Stored items
########################################

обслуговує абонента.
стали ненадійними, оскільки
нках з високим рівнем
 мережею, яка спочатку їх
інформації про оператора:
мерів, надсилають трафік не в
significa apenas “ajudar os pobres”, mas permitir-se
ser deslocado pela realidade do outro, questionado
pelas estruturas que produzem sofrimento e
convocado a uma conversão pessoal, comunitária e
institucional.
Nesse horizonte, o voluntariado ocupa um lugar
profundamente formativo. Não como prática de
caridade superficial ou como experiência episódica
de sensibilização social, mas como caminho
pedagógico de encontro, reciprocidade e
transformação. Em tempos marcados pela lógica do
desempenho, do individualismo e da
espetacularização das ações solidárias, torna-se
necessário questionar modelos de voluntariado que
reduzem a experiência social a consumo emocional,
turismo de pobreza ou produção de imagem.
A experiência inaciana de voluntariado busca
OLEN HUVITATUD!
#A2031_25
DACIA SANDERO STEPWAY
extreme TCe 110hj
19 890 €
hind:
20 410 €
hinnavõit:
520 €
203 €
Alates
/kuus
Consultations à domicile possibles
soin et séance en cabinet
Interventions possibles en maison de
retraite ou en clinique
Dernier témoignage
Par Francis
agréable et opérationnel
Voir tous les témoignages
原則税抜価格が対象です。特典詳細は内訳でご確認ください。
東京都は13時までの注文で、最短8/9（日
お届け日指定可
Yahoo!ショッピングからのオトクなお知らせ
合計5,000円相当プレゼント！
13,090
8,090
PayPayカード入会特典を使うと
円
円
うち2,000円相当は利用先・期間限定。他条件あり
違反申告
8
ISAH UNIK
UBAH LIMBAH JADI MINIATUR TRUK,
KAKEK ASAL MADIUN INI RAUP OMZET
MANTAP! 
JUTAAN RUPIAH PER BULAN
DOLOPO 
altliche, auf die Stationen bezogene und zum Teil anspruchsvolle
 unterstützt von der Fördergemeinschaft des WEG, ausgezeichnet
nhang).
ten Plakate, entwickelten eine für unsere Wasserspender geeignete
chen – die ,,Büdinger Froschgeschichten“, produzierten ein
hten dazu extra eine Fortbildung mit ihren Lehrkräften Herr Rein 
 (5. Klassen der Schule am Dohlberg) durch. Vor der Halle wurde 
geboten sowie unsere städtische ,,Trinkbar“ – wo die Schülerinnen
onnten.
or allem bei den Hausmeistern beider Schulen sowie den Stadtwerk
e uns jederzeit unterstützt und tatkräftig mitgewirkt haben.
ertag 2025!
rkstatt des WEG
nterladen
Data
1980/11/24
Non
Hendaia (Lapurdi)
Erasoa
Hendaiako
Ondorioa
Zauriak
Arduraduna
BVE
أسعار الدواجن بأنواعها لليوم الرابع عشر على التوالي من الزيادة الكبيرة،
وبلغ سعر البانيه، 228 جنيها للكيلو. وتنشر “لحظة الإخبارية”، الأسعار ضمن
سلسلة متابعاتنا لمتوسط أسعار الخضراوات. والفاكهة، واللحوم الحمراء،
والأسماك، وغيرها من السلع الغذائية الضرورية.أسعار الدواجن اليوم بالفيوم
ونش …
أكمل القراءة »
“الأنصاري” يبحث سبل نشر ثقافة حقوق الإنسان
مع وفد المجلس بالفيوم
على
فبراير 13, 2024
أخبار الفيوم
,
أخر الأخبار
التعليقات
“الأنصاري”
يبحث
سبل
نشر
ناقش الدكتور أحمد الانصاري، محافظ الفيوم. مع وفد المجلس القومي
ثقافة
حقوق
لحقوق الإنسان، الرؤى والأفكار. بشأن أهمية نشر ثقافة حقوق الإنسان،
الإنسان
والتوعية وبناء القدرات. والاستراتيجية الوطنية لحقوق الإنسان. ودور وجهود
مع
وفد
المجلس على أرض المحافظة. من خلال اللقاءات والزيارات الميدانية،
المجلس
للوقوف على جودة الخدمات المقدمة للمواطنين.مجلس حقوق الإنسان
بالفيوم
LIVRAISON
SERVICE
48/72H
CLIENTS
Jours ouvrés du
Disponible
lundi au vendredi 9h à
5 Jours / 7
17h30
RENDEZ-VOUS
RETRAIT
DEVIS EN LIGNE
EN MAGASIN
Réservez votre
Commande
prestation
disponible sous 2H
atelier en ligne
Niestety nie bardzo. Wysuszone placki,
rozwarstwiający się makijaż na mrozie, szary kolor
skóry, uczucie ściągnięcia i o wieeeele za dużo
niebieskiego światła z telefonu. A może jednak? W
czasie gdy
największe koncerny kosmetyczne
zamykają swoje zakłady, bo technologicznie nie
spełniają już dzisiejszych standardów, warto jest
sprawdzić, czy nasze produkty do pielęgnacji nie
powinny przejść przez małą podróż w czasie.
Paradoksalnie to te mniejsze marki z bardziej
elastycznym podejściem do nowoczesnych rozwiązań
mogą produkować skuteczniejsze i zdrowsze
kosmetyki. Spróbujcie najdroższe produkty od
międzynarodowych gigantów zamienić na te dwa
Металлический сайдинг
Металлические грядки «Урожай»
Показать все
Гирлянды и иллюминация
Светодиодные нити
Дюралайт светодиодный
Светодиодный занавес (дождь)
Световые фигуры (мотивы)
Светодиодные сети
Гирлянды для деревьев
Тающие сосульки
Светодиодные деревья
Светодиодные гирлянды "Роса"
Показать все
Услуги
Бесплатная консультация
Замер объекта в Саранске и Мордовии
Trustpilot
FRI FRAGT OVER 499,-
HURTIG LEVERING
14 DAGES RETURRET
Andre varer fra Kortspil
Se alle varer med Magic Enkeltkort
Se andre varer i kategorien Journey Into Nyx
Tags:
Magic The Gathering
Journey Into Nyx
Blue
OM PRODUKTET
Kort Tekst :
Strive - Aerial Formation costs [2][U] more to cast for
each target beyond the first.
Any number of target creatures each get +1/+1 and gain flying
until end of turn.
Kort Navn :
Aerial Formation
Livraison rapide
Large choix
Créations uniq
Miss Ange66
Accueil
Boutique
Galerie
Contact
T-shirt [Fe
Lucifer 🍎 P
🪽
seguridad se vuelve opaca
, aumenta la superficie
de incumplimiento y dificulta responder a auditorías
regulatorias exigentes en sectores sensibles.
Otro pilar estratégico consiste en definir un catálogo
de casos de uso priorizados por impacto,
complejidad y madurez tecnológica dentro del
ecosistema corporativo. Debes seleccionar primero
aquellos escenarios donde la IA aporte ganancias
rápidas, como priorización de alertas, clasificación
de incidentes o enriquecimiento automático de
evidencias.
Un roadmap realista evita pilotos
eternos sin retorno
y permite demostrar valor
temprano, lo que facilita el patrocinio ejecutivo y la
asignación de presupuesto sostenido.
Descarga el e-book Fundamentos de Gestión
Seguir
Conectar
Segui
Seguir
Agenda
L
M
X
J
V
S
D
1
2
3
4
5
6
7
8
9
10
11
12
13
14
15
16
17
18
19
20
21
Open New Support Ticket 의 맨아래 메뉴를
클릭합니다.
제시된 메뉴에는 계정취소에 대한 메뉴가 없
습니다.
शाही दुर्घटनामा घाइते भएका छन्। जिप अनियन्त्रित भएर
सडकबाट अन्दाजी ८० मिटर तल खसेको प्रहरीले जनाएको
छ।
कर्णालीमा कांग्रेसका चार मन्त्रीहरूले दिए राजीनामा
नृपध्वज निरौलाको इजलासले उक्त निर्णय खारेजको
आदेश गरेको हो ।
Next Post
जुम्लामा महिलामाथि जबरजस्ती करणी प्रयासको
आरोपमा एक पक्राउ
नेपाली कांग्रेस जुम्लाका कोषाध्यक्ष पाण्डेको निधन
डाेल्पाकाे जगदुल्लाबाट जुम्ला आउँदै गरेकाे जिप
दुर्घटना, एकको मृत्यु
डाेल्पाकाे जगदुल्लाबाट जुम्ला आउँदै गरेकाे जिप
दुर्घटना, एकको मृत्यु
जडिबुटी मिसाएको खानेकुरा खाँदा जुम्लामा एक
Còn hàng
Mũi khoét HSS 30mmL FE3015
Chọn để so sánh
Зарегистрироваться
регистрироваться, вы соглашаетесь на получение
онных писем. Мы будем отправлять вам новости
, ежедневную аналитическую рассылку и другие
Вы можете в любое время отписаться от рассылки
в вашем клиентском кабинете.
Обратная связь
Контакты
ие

########################################

- Required work:
Look for the string "Aerial" in the data above and return every line that has it.

- Solution:
Strive - Aerial Formation costs [2][U] more to cast for
Aerial Formation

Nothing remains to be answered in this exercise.